Friday, October 12, 2012

Twenty Three and Restless

Twenty-three.

I told a few people that I thoroughly expected to arise this morning to discover a face filled with wrinkles and a head of gray hairs, to match my now elderly stage of life.

Obviously, it didn't work that way.

But I did celebrate a wonderful birthday in Ecuador. And I realized that I have spent all of my twenties in South America.

I said that I would be celebrating my birthday all month this year. What that really entails is considering everything special, unusual, or exciting that happens in October to be specifically for my birthday. (Whether that is the case or not is IRRELEVANT.) So yesterday I had a "birthday pedicure" and tomorrow I am going out "for my birthday." Like I said, the fact that these events would take place whether it were my birthday or not just doesn't matter!

After awaking this morning and seeing there were still no wrinkles or grays to be found, I received a cinnamon roll from Shirley for breakfast, candle and all! Then I made myself a Starbucks Pumpkin Spice VIA (courtesy of Tyler and Amy Liebelt).

I had a fairly relaxing day, even treating myself to Oreos with Peanut Butter (courtesy of Rachel Kuhn!).
Tonight, I was taken out to dinner with the missionaries, and had a little party after, with delicious cake and ice cream!

I end the day feeling extremely blessed and spoiled.

And this afternoon, I began to listen to a playlist from my iTunes titled, "October"-- a playlist I created two years ago. Birthdays tend to make one nostalgic... It's funny how much has changed, and how much hasn't.

Because the first song of the playlist is Audrey Assad's, "Restless."


"And I'm restless, I'm restless until I rest in you, 'til I rest in you. 
Still my heart, hold me close 
Let me hear, a still small voice 
Let it grow, let it riseInto a shout, into a cry. 
And I'm restless, I'm restless until I rest in you, 'til I rest in you 
I wanna rest in you oh God."

And on this day I celebrate twenty-three years on this precious earth, that is how I feel.

"If our deepest desires cannot be satisfied in this world, then we must be made for another."

I know that the deepest desires of my heart are only truly satisfied in Kingdom Come.
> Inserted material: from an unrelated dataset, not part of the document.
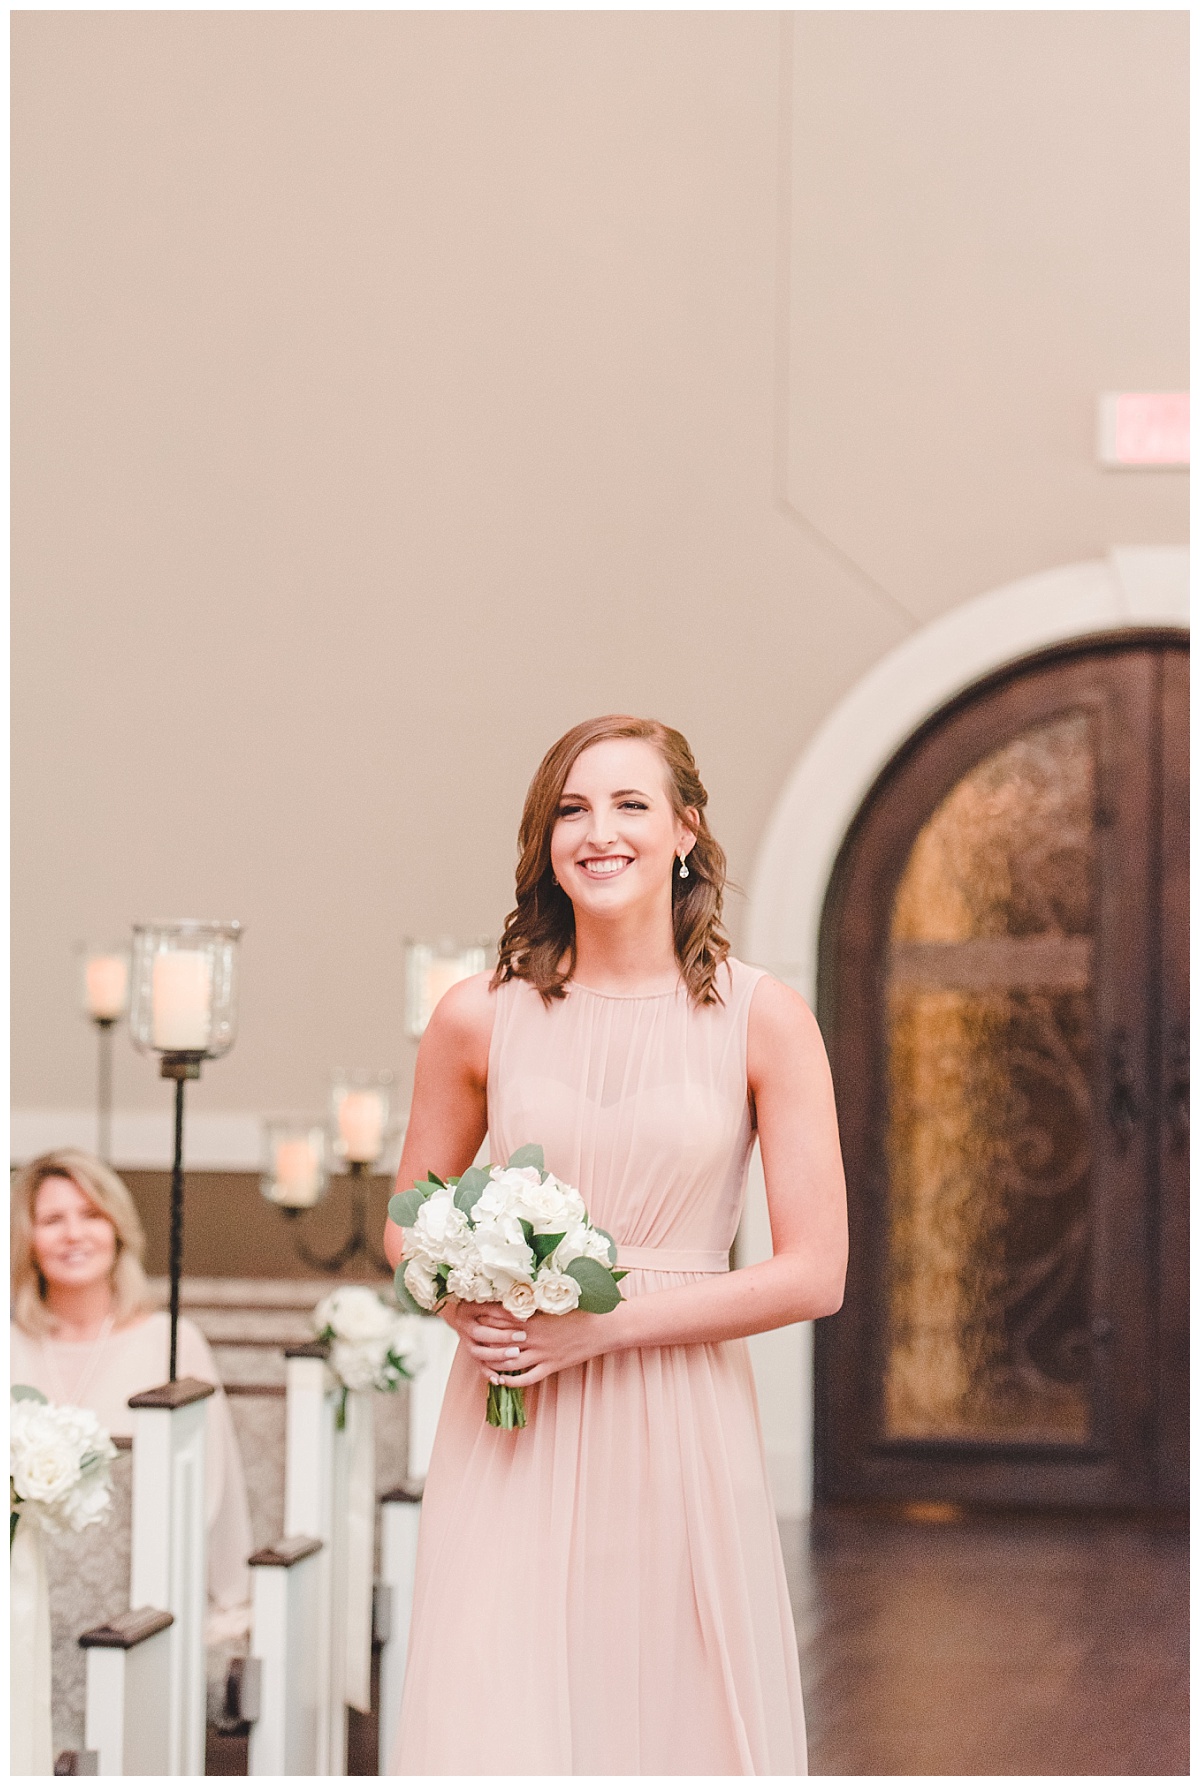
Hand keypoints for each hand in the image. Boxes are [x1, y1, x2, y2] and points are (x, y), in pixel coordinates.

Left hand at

I am yearning for a Savior, longing for the day when all things are made new. When we finally reach the peak of what it means to know God, and exist in His presence.

I hope to have many more happy birthdays in this earth, but all the best moments of this life are only a shadow of what is to come. And I want to keep that in perspective as I really do develop wrinkles someday, and see so much more change in this life. I am restless until I rest with the Liberating King.

But thank you for helping make this birthday special.